Avant la marche pour l’égalité, j’étais déjà un militant. Je militais particulièrement pour les droits de l'homme, et plus précisément contre la politique raciste en Afrique du sud et pour la libération de Mandela. En fait, j’étais militant avant d’être étudiant, j'avais déjà la fibre du militantisme avant de m'inscrire à l'ISSA. Lorsque je suis arrivé du Sénégal en 1981, j’ai d’abord été hébergé chez un ami à la Croix Rousse et j’ai cherché, non sans difficultés, un hébergement. Je l’ai trouvé aux Minguettes, c’est là où, pour les étrangers, c’était le plus facile de trouver une chambre. J'ai donc habité au foyer Sonacotra de la Darnaise, un des quartiers de la ZUP des Minguettes, et je m'intéressais à la vie de la cité.
Les contacts et les connaissances se faisaient principalement dans le bus, pendant les trajets qui étaient très longs. Et comme dans les banlieues, contrairement aux arrondissements de centre-ville, le contact se faisait très facilement et les "attroupements" ne choquaient personne, tout le monde pouvait participer aux mobilisations. Par ailleurs, j’ai retrouvé là quelques Sénégalais, assez isolés comme moi, et nous formions comme une famille, une petite bande qui s’entraidait.

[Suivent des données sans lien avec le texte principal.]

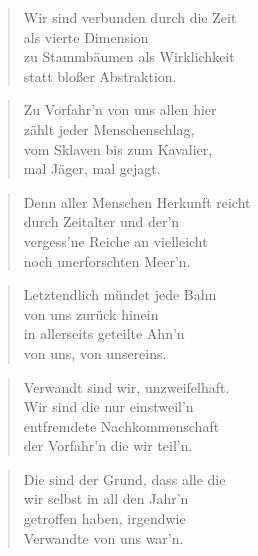 \documentclass[10pt,a4paper]{article}
\begin{document}
\begin{multicols}{2}
\begin{verse}
Wir sind verbunden durch die Zeit \\
als vierte Dimension \\
zu Stammbäumen als Wirklichkeit \\
statt bloßer Abstraktion. \\
\end{verse}

\begin{verse}
Zu Vorfahr’n von uns allen hier \\
zählt jeder Menschenschlag, \\
vom Sklaven bis zum Kavalier, \\
mal Jäger, mal gejagt. \\
\end{verse}

\begin{verse}
Denn aller Menschen Herkunft reicht \\
durch Zeitalter und der’n \\
vergess’ne Reiche an vielleicht \\
noch unerforschten Meer’n. \\
\end{verse}

\begin{verse}
Letztendlich mündet jede Bahn \\
von uns zurück hinein \\
in allerseits geteilte Ahn’n \\
von uns, von unsereins. \\
\end{verse}

\begin{verse}
Verwandt sind wir, unzweifelhaft. \\
Wir sind die nur einstweil’n \\
entfremdete Nachkommenschaft \\
der Vorfahr’n die wir teil’n. \\
\end{verse}

\begin{verse}
Die sind der Grund, dass alle die \\
wir selbst in all den Jahr’n \\
getroffen haben, irgendwie \\
Verwandte von uns war’n. \\
\end{verse}


\end{multicols}
\end{document}
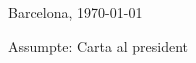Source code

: \documentclass[a4paper,12pt]{article}
\begin{document}
\hspace*{\fill} Barcelona, \today
\vspace*{1.5cm}
	
Assumpte: Carta al president
\end{document}
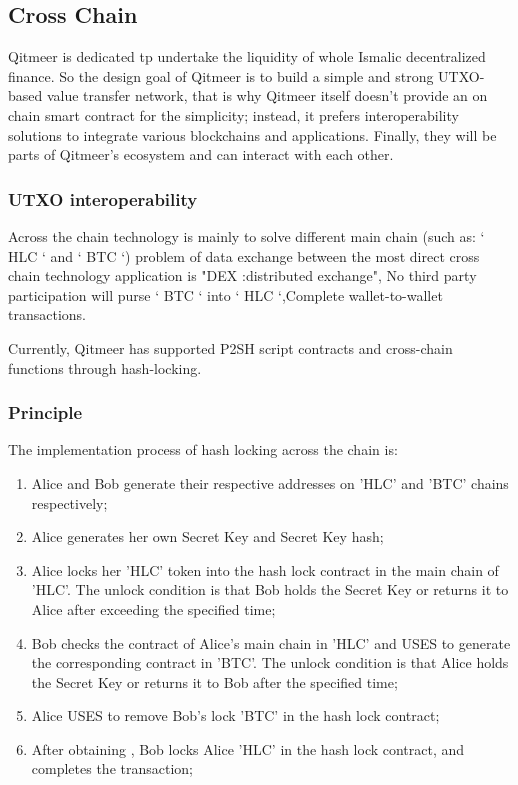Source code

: \documentclass[a4paper,11pt]{article}
\begin{document}
\subsection{Cross Chain}
Qitmeer is dedicated tp undertake the liquidity of whole Ismalic decentralized finance. So the design goal of Qitmeer is to build a simple and strong UTXO-based value transfer network, that is why Qitmeer itself doesn't provide an on chain smart contract for the simplicity; instead, it prefers interoperability solutions to integrate various blockchains and applications. Finally, they will be parts of Qitmeer's ecosystem and can interact with each other. 

\subsubsection{UTXO interoperability}

Across the chain technology is mainly to solve different main chain (such as: ` HLC ` and ` BTC `) problem of data exchange between the most direct cross chain technology application is "DEX :distributed exchange", No third party participation will purse ` BTC ` into ` HLC `,Complete wallet-to-wallet transactions.

Currently, Qitmeer has supported P2SH script contracts and cross-chain functions through hash-locking.

\subsubsection*{Principle}

The implementation process of hash locking across the chain is:

\begin{enumerate}
\item  Alice and Bob generate their respective addresses on 'HLC' and 'BTC' chains respectively;

\item Alice generates her own Secret Key and Secret Key hash;

\item Alice locks her 'HLC' token into the hash lock contract in the main chain of 'HLC'. The unlock condition is that Bob holds the Secret Key or returns it to Alice after exceeding the specified time;

\item Bob checks the contract of Alice's main chain in 'HLC' and USES to generate the corresponding contract in 'BTC'. The unlock condition is that Alice holds the Secret Key or returns it to Bob after the specified time;

\item Alice USES to remove Bob's lock 'BTC' in the hash lock contract;

\item After obtaining , Bob locks Alice 'HLC' in the hash lock contract, and completes the transaction;
	
\end{enumerate}
\end{document}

Très rapidement, j’ai intégré l’AESF, l’Association des Etudiants Sénégalais Français dont j’ai été le secrétaire général de la section de Lyon, puis la fédération des étrangers d’Afrique. À l’ISSA, j’ai également rencontré des Kanaks qui habitaient aussi aux Minguettes, non pas en foyer, mais dans de vrais logements auxquels ils avaient pu accéder puisqu’ils étaient français, et qui militaient pour l’indépendance de leur île. Il faut dire que, comme l’indépendantiste Jean-Marie Tjibaou avait fait ses études à l’ISSA, notre école était très connue en Nouvelle-Calédonie, et elle accueillait à l’époque de nombreux étudiants kanaks. Je baignais donc dans cet esprit de lutte et c’est tout naturellement que j’ai rejoint la marche pour l’égalité.